EXERCISE:
Show every line of the records below that contains the word "Previsionales".

[Dataset entries]
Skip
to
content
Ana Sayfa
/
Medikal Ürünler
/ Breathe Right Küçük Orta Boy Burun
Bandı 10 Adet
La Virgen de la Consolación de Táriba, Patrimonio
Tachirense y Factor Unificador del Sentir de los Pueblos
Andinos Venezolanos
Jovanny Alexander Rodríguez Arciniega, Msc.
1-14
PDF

==

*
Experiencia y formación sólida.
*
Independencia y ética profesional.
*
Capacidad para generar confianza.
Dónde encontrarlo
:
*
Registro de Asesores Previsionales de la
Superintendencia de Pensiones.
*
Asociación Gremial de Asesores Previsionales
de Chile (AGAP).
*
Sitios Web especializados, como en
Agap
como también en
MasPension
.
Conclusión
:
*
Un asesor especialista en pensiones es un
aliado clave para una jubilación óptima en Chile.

YOUR SOLUTION:
Registro de Asesores Previsionales de la
Asociación Gremial de Asesores Previsionales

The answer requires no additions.